• **Extract**:
_ _ _ _

On the subject of Federal Reserve policy, the current back-slapping about the success of extraordinary monetary policy is a lot like declaring victory in a football game at halftime, just before a flock of fire-breathing dragons swoops onto the field and eats the leading team. As we saw in the collapse of the mortgage bubble (another product of yield-seeking speculation brought to you by your friends at the Federal Reserve), we have to allow for the possibility that the second half of the game will be violently unrecognizable.

I describe recent Fed policies with the word “deranged” intentionally – not just because those policies took interest rates and the monetary base far outside of their historical range, but also because doing so has encouraged an even more grotesque round of yield-seeking speculation than the preceding mortgage bubble, which ended in global financial collapse. In the interest of protecting the jobs of bank executives, and protecting bank bondholders from perhaps a few hundred billion dollars in losses (depositors were never at risk, which should be immediately obvious from studying any bank balance sheet), the Fed created yet another yield-seeking bubble that has encouraged vastly expanded indebtedness in every sector of the economy, and has set U.S. equity market investors up for a likely loss in excess of $20 trillion in market capitalization in the coming years.

A $20 trillion market loss? Preposterous. The audacity – nay – the temerity, as Gary Gulman would say. Unfortunately, that’s how valuations work over the complete cycle. That’s how it was possible to correctly project an -83% loss in tech stocks in March 2000, and a loss in the S&P 500 of about -50% at the 2007 peak. When you’re pushing $40 trillion in U.S. equity market capitalization, the highest multiple of U.S. GDP in history, a loss of half of that capitalization over the completion of the cycle is a conservative estimate. It’s certainly not a worst-case scenario. Also, remember from the 2000-2002 and 2007-2009 collapses that Fed easing does nothing to provoke speculation in periods where investors are risk-averse, because in a risk-averse environment, safe liquidity is a desirable asset rather than an inferior one.

_ _ _ _

• **Stored data entries**:
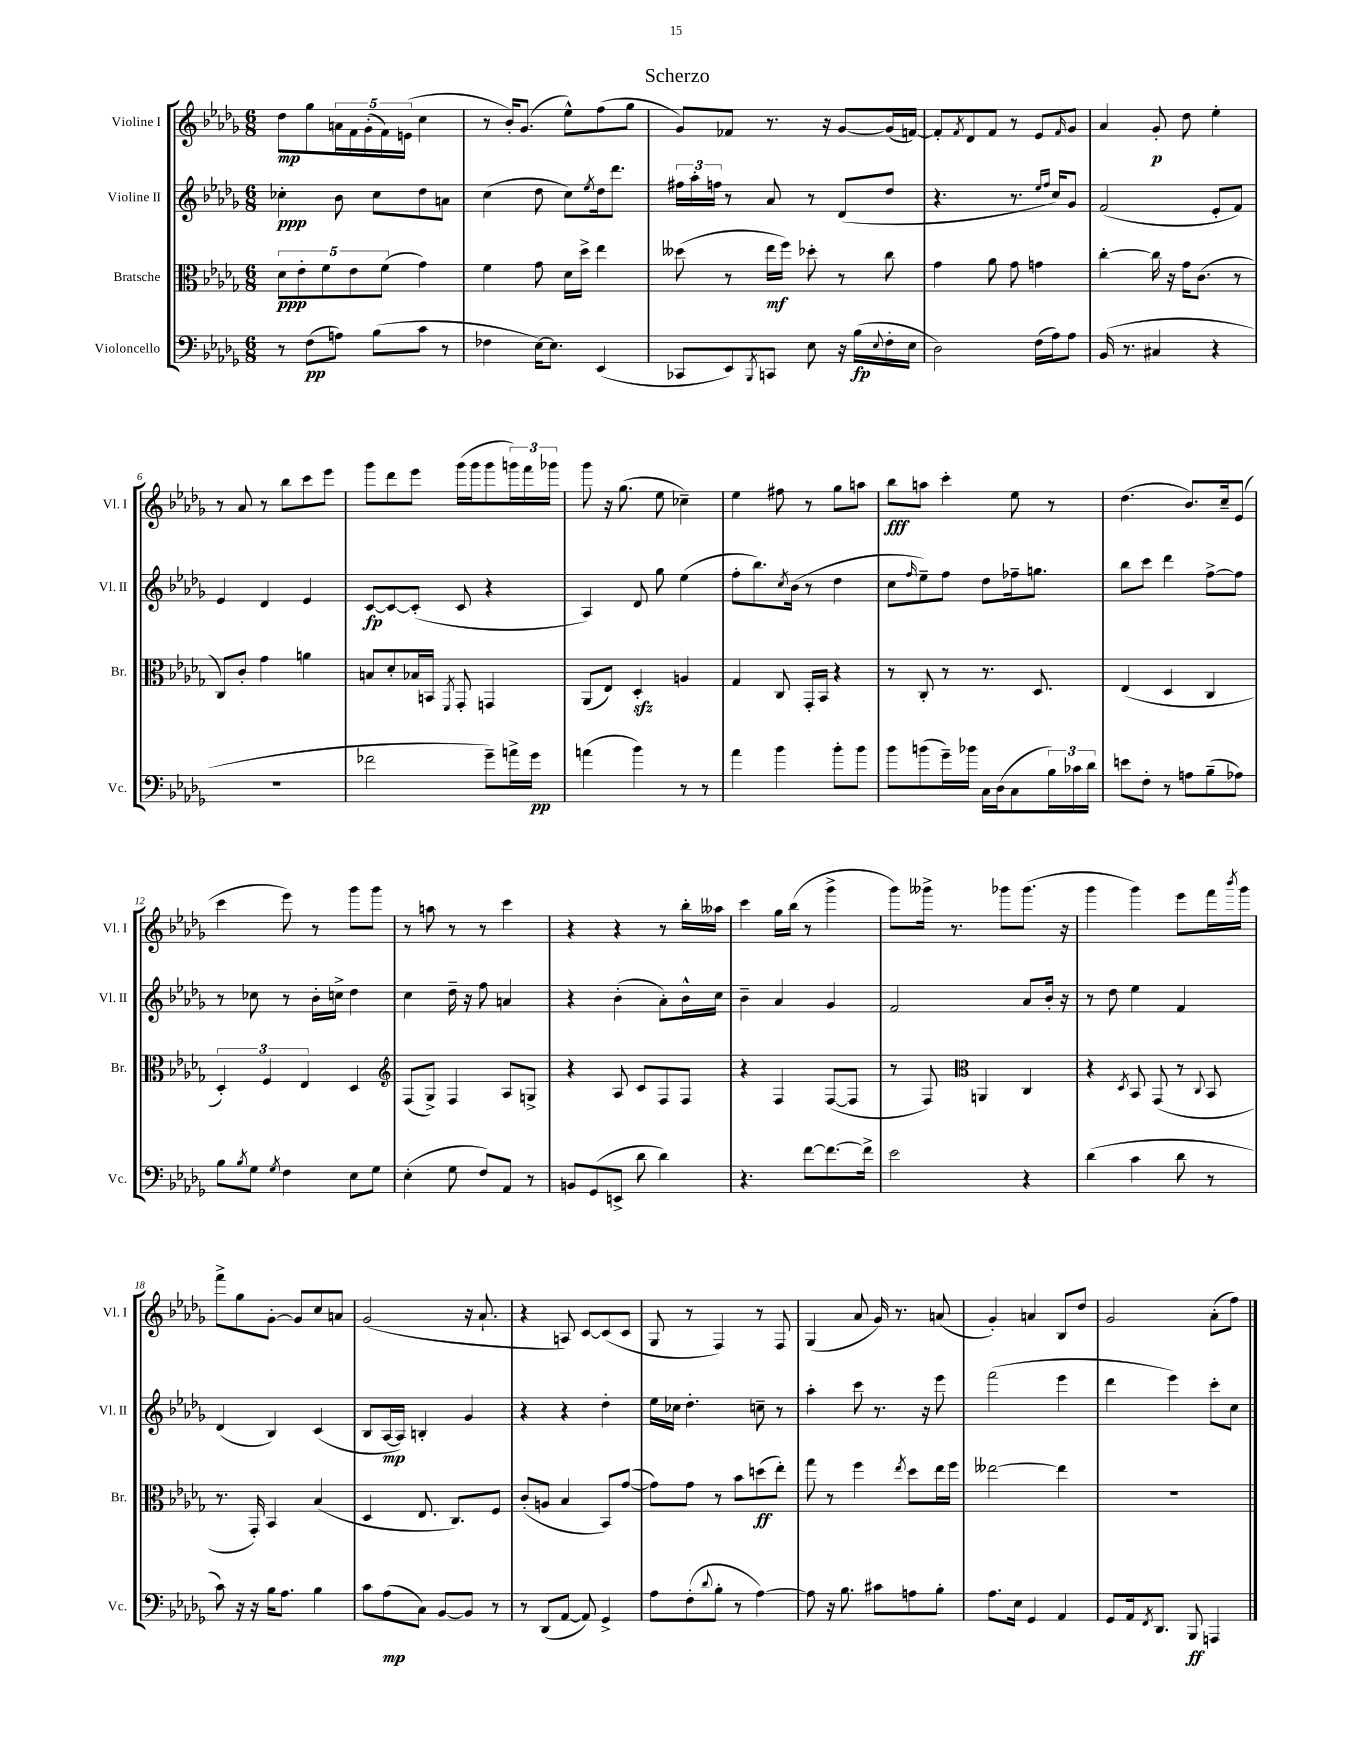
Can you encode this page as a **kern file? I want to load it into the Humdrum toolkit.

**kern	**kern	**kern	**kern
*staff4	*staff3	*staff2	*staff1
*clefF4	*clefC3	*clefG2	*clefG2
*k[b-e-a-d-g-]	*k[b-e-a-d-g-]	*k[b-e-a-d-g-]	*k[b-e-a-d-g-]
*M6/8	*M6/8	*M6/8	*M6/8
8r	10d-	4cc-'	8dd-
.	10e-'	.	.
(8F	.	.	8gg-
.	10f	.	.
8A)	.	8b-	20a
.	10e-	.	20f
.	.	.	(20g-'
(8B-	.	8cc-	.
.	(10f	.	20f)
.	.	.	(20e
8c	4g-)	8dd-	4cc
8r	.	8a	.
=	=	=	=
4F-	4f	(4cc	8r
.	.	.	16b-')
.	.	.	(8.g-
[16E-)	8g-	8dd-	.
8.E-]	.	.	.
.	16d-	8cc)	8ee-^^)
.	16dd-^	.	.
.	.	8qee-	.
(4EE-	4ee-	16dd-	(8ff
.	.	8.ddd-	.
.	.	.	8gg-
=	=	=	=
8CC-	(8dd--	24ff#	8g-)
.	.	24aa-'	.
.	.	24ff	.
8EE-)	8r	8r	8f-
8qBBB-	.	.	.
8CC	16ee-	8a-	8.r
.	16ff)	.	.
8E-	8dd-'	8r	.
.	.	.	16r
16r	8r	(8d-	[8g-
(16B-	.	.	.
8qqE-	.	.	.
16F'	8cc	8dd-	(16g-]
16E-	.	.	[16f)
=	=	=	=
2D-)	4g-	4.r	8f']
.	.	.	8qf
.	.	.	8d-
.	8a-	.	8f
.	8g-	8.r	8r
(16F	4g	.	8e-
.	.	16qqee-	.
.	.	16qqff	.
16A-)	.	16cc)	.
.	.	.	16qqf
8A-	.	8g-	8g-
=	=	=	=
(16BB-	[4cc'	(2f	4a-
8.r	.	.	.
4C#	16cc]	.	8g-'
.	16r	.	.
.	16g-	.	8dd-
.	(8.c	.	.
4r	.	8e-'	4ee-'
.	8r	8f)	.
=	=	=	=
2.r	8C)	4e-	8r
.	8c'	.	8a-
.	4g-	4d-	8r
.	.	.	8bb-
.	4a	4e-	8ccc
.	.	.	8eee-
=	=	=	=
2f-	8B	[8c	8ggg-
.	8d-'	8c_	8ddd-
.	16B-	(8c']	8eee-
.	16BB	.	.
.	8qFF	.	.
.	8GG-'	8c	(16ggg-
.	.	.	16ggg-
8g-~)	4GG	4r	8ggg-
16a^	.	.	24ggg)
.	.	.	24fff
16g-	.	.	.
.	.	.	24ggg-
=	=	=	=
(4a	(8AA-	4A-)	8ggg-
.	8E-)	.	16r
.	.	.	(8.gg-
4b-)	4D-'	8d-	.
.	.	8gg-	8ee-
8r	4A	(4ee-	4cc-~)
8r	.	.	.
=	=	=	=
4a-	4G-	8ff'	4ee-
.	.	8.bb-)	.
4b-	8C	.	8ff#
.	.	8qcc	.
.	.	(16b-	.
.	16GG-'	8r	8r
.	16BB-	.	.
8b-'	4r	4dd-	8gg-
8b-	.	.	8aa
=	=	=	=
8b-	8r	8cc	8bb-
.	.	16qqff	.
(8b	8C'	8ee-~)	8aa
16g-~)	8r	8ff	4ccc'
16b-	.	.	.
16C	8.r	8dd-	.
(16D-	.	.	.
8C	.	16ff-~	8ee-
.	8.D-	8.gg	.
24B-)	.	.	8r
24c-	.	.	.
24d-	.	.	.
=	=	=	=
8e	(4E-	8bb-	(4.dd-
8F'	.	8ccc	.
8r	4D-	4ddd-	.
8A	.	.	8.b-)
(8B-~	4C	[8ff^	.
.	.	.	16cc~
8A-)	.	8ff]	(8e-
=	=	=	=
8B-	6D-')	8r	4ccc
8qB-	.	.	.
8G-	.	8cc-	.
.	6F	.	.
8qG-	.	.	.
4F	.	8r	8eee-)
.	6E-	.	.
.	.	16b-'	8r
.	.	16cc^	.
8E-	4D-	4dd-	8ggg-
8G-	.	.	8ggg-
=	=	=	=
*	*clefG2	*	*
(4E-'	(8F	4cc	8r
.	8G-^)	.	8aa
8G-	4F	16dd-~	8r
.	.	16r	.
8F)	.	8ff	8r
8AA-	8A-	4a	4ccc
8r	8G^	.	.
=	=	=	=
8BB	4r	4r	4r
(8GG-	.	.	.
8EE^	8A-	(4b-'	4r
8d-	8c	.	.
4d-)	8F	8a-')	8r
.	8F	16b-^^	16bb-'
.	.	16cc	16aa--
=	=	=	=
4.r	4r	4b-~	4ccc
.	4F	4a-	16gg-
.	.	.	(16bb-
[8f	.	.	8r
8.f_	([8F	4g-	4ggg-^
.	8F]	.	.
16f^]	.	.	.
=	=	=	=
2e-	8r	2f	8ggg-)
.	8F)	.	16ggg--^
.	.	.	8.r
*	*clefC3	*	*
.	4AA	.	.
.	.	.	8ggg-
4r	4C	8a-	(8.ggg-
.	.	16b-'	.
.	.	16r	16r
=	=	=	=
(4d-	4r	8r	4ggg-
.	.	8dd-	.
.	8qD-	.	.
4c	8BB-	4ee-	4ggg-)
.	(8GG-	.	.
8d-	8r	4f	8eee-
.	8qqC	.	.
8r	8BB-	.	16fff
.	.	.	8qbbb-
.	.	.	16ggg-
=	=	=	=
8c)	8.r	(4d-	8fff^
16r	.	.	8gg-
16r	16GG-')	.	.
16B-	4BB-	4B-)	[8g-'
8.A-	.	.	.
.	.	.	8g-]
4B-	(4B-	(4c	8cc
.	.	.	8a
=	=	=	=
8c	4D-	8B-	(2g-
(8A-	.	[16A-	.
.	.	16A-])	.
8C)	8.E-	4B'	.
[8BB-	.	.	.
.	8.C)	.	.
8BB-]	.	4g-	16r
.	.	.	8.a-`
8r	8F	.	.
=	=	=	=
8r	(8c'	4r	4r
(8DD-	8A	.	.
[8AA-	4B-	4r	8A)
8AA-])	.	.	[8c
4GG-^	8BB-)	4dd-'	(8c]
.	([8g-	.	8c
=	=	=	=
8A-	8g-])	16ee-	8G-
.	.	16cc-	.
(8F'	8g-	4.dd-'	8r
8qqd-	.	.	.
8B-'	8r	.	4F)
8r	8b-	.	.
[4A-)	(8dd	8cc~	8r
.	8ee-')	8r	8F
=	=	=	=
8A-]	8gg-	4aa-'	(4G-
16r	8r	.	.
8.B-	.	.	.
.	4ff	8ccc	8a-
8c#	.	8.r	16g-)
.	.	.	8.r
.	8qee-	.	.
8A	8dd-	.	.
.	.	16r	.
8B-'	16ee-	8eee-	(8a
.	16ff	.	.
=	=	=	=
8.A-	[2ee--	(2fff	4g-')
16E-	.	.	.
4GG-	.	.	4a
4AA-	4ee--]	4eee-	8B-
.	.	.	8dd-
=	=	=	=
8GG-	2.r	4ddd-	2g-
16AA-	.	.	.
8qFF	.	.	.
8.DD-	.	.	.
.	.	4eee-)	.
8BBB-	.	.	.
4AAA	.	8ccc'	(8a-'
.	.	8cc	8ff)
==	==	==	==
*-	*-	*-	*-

_ _ _ _

• **Work to complete**:
• 1. Count the lines of the records that contain the string "kern", and give only that number.
• 2. Continue the commentary on Federal Reserve policy, starting right after its final sentence.

• **The responses**:
• 1. 2

• 2.
Frankly, wiping out half of U.S. equity market capitalization would not even bring the most reliable measures of market valuation to their historical norms, so that outcome is somewhat less likely than wiping out two-thirds of market capitalization over the completion of this episode..

What if the bull market continues?

Despite our emphatic concerns here, we have no attachment to a hard-negative market outlook or investment stance. If our measures of market internals were to improve, indicating that investors had again taken the speculative bit in their teeth, even our own investment outlook would immediately shift neutral or constructive (though with a safety net given current valuations). That’s the central adaptation that was required of our discipline in this cycle: if market internals are favorable, it’s necessary to adopt a neutral or constructive outlook; even in the face of breathtakingly overextended conditions; even in the face of most extreme valuations in U.S. history, on the measures we find best correlated with actual subsequent market returns.

Though my sense is that the market is currently registering a major bull market peak, suppose that the market is actually poised to double from its current level without any material weakness at all. Frankly, that would be fine, because it’s very unlikely for the market to experience a sustained advance without also recruiting favorable market internals, which would encourage us to shift our stance to a much more constructive outlook (though undoubtedly with a safety net given current valuation extremes). It was our pre-emptive bearish response to “overvalued, overbought, overbullish” features of market action – without deterioration in market internals – that created difficulty for us in recent years.

Regardless of whether the market is destined to advance or collapse, it’s enough to respond to observable market conditions as they change. No opinions or forecasts are actually required. My main reason for discussing a likely market peak here is that the initial decline of a bear market tends to be rather violent. Once prices have dropped sharply, it becomes extremely difficult for investors to reduce their exposure to risk, even when the prospect of additional severe losses remains very high. Instead, they often ride out the entire bear market collapse and eventually abandon stocks in a final panic. If investors don’t get out at the highs, they end up getting out at the lows.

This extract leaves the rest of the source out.